■ Task material:

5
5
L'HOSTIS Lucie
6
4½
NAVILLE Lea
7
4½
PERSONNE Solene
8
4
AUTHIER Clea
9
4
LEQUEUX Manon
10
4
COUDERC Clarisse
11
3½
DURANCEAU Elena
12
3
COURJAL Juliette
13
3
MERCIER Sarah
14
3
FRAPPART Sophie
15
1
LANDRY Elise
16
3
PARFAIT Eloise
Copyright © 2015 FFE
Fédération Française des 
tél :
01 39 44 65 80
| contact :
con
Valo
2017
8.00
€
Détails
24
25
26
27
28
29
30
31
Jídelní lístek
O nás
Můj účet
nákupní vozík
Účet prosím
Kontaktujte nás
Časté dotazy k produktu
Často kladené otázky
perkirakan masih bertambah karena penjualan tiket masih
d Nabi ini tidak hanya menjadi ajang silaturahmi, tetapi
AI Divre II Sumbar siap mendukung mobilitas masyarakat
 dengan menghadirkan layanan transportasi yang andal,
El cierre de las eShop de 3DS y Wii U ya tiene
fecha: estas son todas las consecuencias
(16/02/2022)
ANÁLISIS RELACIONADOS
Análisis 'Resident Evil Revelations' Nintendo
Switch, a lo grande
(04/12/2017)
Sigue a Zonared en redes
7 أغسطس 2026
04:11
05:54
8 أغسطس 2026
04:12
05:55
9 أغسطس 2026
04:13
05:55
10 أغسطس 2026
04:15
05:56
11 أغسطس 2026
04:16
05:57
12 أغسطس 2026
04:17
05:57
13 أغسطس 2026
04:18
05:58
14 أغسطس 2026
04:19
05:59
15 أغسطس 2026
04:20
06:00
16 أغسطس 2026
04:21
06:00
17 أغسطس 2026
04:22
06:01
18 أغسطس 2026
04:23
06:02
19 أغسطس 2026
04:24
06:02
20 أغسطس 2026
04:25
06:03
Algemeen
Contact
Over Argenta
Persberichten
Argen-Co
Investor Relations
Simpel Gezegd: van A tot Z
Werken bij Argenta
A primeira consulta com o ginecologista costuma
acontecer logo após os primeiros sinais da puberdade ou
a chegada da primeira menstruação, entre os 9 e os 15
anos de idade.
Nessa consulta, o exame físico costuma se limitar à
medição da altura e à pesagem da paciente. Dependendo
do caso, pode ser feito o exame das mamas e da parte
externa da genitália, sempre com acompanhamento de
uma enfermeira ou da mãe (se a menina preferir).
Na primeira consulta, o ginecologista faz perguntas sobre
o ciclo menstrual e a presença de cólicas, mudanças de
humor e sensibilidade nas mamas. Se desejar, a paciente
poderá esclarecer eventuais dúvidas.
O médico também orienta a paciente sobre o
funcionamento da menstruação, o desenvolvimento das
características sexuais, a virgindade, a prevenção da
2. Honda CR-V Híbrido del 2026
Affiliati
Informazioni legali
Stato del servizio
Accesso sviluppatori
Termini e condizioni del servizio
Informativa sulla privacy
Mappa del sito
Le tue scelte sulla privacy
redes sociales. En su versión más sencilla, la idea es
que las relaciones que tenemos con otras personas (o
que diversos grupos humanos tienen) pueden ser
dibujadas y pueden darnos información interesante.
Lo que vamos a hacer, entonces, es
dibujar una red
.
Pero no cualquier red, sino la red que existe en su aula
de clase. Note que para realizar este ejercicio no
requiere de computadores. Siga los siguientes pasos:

■ What is required: Go to the line holding "Switch, a lo grande" in the entries above and return it, along with every line after it, exactly as written.

■ Written response:
Switch, a lo grande
(04/12/2017)
Sigue a Zonared en redes
7 أغسطس 2026
04:11
05:54
8 أغسطس 2026
04:12
05:55
9 أغسطس 2026
04:13
05:55
10 أغسطس 2026
04:15
05:56
11 أغسطس 2026
04:16
05:57
12 أغسطس 2026
04:17
05:57
13 أغسطس 2026
04:18
05:58
14 أغسطس 2026
04:19
05:59
15 أغسطس 2026
04:20
06:00
16 أغسطس 2026
04:21
06:00
17 أغسطس 2026
04:22
06:01
18 أغسطس 2026
04:23
06:02
19 أغسطس 2026
04:24
06:02
20 أغسطس 2026
04:25
06:03
Algemeen
Contact
Over Argenta
Persberichten
Argen-Co
Investor Relations
Simpel Gezegd: van A tot Z
Werken bij Argenta
A primeira consulta com o ginecologista costuma
acontecer logo após os primeiros sinais da puberdade ou
a chegada da primeira menstruação, entre os 9 e os 15
anos de idade.
Nessa consulta, o exame físico costuma se limitar à
medição da altura e à pesagem da paciente. Dependendo
do caso, pode ser feito o exame das mamas e da parte
externa da genitália, sempre com acompanhamento de
uma enfermeira ou da mãe (se a menina preferir).
Na primeira consulta, o ginecologista faz perguntas sobre
o ciclo menstrual e a presença de cólicas, mudanças de
humor e sensibilidade nas mamas. Se desejar, a paciente
poderá esclarecer eventuais dúvidas.
O médico também orienta a paciente sobre o
funcionamento da menstruação, o desenvolvimento das
características sexuais, a virgindade, a prevenção da
2. Honda CR-V Híbrido del 2026
Affiliati
Informazioni legali
Stato del servizio
Accesso sviluppatori
Termini e condizioni del servizio
Informativa sulla privacy
Mappa del sito
Le tue scelte sulla privacy
redes sociales. En su versión más sencilla, la idea es
que las relaciones que tenemos con otras personas (o
que diversos grupos humanos tienen) pueden ser
dibujadas y pueden darnos información interesante.
Lo que vamos a hacer, entonces, es
dibujar una red
.
Pero no cualquier red, sino la red que existe en su aula
de clase. Note que para realizar este ejercicio no
requiere de computadores. Siga los siguientes pasos:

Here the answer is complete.